Texte de l'exercice =
☆ ☆ ☆ ☆
J’avoue avoir eu peur de la généalogie sur plusieurs générations, en ouverture du roman « Les maquisards » d’Hemley Boum, avec des mentions « géniteur » et « père », peur qui s’est vite évanouie à la lecture.

Parce qu’en fait, ce qui est présenté avec subtilité et intelligence, ce sont les distances prises par les jeunes femmes envers les traditions et les coutumes familiales et/ou sociétales. Officiellement, elles doivent se marier avec l’homme choisi, mais, ou bien leur cœur les a conduites auparavant vers l’amour né de l’amitié, ou bien un viol doit être déguisé en naissance reconnue par le père et non le géniteur ou bien la mère écœurée par la polygamie, revient ensuite auprès de son mari, avec le bébé d’un autre.

Les amours enfantines d’Esta et d’Amos, les amours adolescentes de Muulé et de Likak, fondent le roman, en nous présentant des femmes fortes, choisissant leur destin, et prêtes à tout pour se défendre. Maitresses femmes bravant les croyances obsolètes, et pourtant toujours en décalage dans leur maternité, comme si même les enfants de l’amour ne les intéressaient absolument pas, et que les problèmes étaient résolus par les grand mères ou qu’elles ne pouvaient se permettre le luxe d’aimer avec emportement l’enfant d’un autre que le mari.

L’enfance africaine déguisée de Gérard Le Gall, fils d’un gros porc appelé le porc,si imbu de sa puissance de blanc qu’il ne pense pas nécessaire d’apprendre la langue et n’imagine pas un instant que les phrases tendres dites à son sujet devant lui sont en fait des insultes, fait le contrepoint dans ce Cameroun des années précédant l’Indépendance.

Le père trousse sans vergogne toutes les petites.

Et ne voit pas le bonheur de son fils à jouer en haillons dans la boue, aidé à se rhabiller par tout le village lors de son retour. Là encore la filiation n’est pas synonyme d’accord et de points de vue similaires.
☆ ☆ ☆ ☆
Données sources =
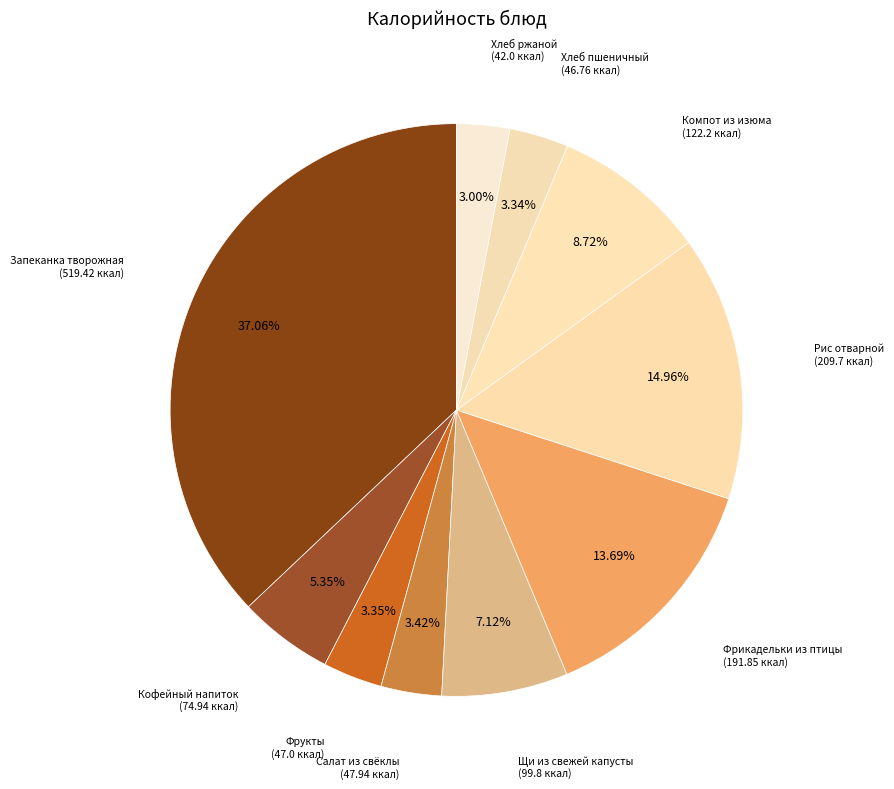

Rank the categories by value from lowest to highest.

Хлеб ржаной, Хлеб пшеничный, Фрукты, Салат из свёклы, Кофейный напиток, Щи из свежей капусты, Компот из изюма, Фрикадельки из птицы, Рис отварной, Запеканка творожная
☆ ☆ ☆ ☆
Pouvez-vous continuer le texte sur le roman « Les maquisards » à partir de sa dernière phrase ?

Père et fils seront toujours ennemis.

Le Cameroun n’est pas véritablement une colonie, mais un codominium entre la Grande Bretagne et la France après la défaite de l’Allemagne en 1919, dont le sort est confié à la SDN puis aux Nations Unies.

La France veut justement non seulement en faire sa colonie, mais aussi garder le pouvoir, même après l’Indépendance.

Arrivent alors les maquisards, dans le pays bassa, au Sud du Cameroun proche du littoral, en premier Mpodol, Ruben Um Nyobé, une figure connue, et sans doute le seul historiquement reconnaissable, non violent ; il visite pour exposer la cause les divers endroits du pays, dont lui, à la différence de Le Gall, maitrise toutes les langues.

Il rencontre dans le maquis Amos, son meilleur ami, Likak, fille d’Esta et d’un père inexistant, puisque Esta a dû se marier et avoir un enfant … pour être reconnue comme guérisseuse initiée du Ko’ô. Et enfin Muulé, parti en France pour la défendre durant la seconde guerre.

Mpodol, le porte-parole, Amos, Likak paraissent très déterminés dans leur volonté d’obtenir l’Indépendance, en fondant l’UPC, l’Union des populations du Cameroun.

« La lutte armée est sans espoir, nos partisans sont des commerçants, des paysans, des gens ordinaires, pas des guerriers. Quel choix avons-nous ? »

Muulé le dragueur ne semble pas aussi résolu, ses études en ont fait un intellectuel à qui la France promet le pouvoir, dans le but de le transformer et le faire finalement s’allier au pouvoir colonial. Ce sera pourtant lui le martyr des forces militaires françaises.

Parallèlement à cette présentation du pays bassa au moment de l’Indépendance, Hemley Boum tisse la généalogie d’un village dont l’auteur nous livre très attentivement les pensées et le destin, avec un souci du détail, de la psychologie et de la nuance.

La fable de La Fontaine «  le chêne et le roseau » si on la rapporte à la condition des paysans forestiers camerounais des années 50, habitués à la splendeur vitale des arbres, -bien que critiquée par Esta la rebelle- illustre la « force des femmes d’Afrique qui portent le monde sur leur dos » : Nous sommes des chênes, et nous ne ploierons pas.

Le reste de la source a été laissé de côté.